Eine ausreichende Information des Herstellers bezüglich der Zusammensetzung und der Umwelt- und Gesundheitsauswirkungen der Gemische gilt es gegenüber den Abnehmern sicherzustellen. Die Tretschichten auf Reitböden sind vermutlich ein beispielhaftes Produkt, über das Stoffe in die Umwelt gelangen, die bezüglich ihrer Wirkung auf das Ökosystem nicht ausreichend überprüft wurden. Daher gilt es zu prüfen, für welche anderen Bereiche und Produkte sich gegebenfalls ähnliche Probleme aufweisen.

III.  Der Landtag fordert die Landesregierung auf:

1.     Einen Kriterienkatalog für Zuschlagstoffe in Reitböden zu erstellen, der zukünftig die Beimischung von toxischen Zuschlagstoffen, wie beispielweise Kabelreste, untersagt.
2.     Eine Informationspflicht der Hersteller gegenüber den Reitbetrieben über die Zusammensetzung und Umweltauswirkungen der Tretschichten zu entwickeln und gesetzlich zu verankern.
3.     Maßnahmen zu ergreifen, um eine sachgemäße Entsorgung von ausgedienten Reitböden sicherzustellen und Entsorgungswege für betroffene Reitplatzbesitzerinnen und –Besitzer aufzuzeigen.

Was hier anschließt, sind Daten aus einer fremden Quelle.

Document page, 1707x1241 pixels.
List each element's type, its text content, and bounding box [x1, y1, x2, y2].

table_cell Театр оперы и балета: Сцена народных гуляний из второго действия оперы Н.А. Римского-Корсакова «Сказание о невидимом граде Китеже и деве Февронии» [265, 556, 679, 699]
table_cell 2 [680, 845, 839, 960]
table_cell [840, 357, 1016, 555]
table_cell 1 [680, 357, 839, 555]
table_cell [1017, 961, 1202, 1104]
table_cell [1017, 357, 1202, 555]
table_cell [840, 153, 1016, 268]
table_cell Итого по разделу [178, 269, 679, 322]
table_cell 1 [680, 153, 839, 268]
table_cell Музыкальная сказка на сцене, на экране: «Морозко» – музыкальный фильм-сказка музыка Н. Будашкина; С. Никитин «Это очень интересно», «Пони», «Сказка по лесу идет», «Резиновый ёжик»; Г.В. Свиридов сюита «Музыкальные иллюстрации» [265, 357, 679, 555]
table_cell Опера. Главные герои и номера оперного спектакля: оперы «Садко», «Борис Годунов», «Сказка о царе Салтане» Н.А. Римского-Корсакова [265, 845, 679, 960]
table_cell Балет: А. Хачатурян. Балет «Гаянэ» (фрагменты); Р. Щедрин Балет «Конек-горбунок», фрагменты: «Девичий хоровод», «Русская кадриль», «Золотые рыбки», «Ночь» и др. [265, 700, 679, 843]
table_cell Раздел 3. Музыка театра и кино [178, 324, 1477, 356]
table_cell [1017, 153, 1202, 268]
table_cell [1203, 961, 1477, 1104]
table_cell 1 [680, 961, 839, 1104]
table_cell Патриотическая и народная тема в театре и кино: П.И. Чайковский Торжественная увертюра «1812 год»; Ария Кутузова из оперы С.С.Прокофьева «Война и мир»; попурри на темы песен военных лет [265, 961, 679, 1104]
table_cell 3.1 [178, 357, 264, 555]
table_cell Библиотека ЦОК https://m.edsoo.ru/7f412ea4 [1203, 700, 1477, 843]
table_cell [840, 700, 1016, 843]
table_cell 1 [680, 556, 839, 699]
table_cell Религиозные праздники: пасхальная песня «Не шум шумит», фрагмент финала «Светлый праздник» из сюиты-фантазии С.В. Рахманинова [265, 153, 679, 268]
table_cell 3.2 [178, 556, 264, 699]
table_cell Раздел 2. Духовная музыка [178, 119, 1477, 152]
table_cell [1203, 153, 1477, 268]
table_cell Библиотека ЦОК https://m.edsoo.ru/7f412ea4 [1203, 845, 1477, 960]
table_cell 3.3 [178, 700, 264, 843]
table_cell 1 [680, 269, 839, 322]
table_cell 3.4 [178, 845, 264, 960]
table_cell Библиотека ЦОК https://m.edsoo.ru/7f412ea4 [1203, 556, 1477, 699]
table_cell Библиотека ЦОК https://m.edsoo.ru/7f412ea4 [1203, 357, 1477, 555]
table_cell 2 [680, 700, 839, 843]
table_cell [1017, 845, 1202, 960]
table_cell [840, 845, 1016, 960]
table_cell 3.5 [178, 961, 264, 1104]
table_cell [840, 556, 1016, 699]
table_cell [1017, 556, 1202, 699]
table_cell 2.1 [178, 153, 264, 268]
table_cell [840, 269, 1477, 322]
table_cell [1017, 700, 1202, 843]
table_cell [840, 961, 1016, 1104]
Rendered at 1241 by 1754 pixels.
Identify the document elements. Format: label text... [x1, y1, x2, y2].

Diesbezüglich sind auch die Hersteller in die Pflicht der Entsorgung mit einzubeziehen.
4.     Technische und wissensbasierte Forschungsprojekte zu fördern, die einerseits Möglichkeiten zur restlosen Entfernung von synthetischen Zusätzen aus ausgedienten Reitböden und andererseits die Gesundheits- und Umweltauswirkungen von Zuschlagstoffen erforschen.
5.     Eine Informationskampagne zu initiieren, um Reitplatzbesitzerinnen und –besitzer für mögliche umwelt- und gesundheitsbezogene Auswirkungen von synthetischen Zuschlagstoffen zu sensibilisieren und Vorteile des Einsatzes umweltfreundlicher Zuschlagstoffe hervorzuheben. Dazu gehört auch, Reitbetrieben taugliche und ökologisch verträglichere Alternativen aufzuzeigen.